Problem statement: Rewrite the items from the line containing "В 2020 году в рамках совместной подготовки" through the line containing "коллективной безопасности.", swapping "Кавказском" for "Центральноазиатском" and leaving every other character unchanged. Return only those lines.
• • •
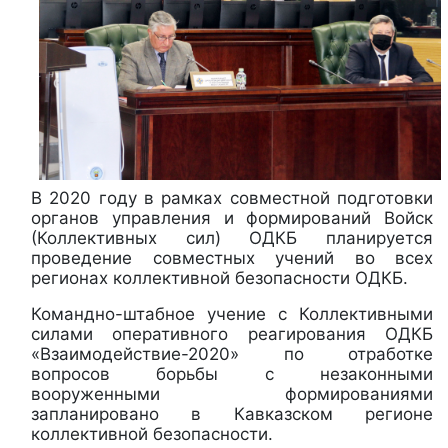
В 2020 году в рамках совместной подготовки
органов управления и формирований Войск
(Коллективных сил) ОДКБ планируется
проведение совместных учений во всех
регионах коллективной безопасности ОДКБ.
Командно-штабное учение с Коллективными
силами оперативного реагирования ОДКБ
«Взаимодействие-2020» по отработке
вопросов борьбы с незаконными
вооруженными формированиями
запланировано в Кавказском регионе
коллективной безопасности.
• • •
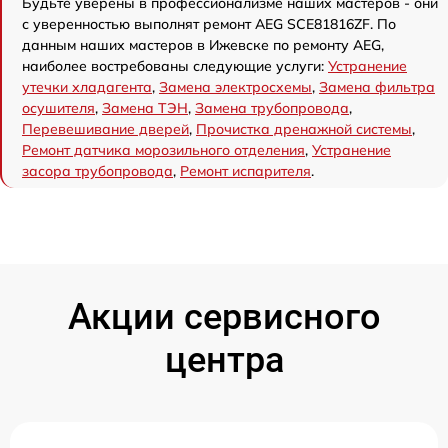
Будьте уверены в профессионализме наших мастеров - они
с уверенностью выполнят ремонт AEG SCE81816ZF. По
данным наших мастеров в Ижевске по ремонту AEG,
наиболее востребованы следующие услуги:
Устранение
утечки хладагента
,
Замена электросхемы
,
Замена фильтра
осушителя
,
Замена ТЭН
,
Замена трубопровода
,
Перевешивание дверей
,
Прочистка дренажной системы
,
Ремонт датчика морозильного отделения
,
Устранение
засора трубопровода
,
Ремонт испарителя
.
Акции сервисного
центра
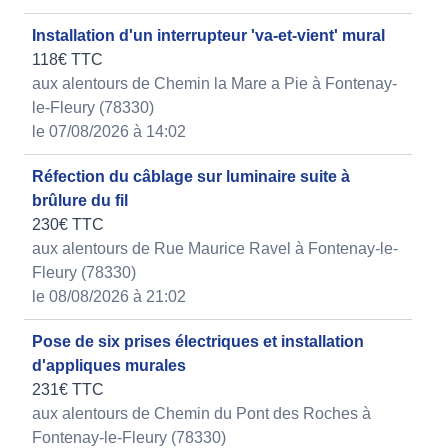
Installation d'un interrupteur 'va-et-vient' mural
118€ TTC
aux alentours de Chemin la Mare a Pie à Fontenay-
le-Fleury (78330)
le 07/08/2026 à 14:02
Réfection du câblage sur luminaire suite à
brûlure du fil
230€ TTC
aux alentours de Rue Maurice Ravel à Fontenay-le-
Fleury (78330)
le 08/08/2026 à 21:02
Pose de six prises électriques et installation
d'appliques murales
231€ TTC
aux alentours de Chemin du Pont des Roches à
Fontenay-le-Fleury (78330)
• • •
Result of the task:
В 2020 году в рамках совместной подготовки
органов управления и формирований Войск
(Коллективных сил) ОДКБ планируется
проведение совместных учений во всех
регионах коллективной безопасности ОДКБ.
Командно-штабное учение с Коллективными
силами оперативного реагирования ОДКБ
«Взаимодействие-2020» по отработке
вопросов борьбы с незаконными
вооруженными формированиями
запланировано в Центральноазиатском регионе
коллективной безопасности.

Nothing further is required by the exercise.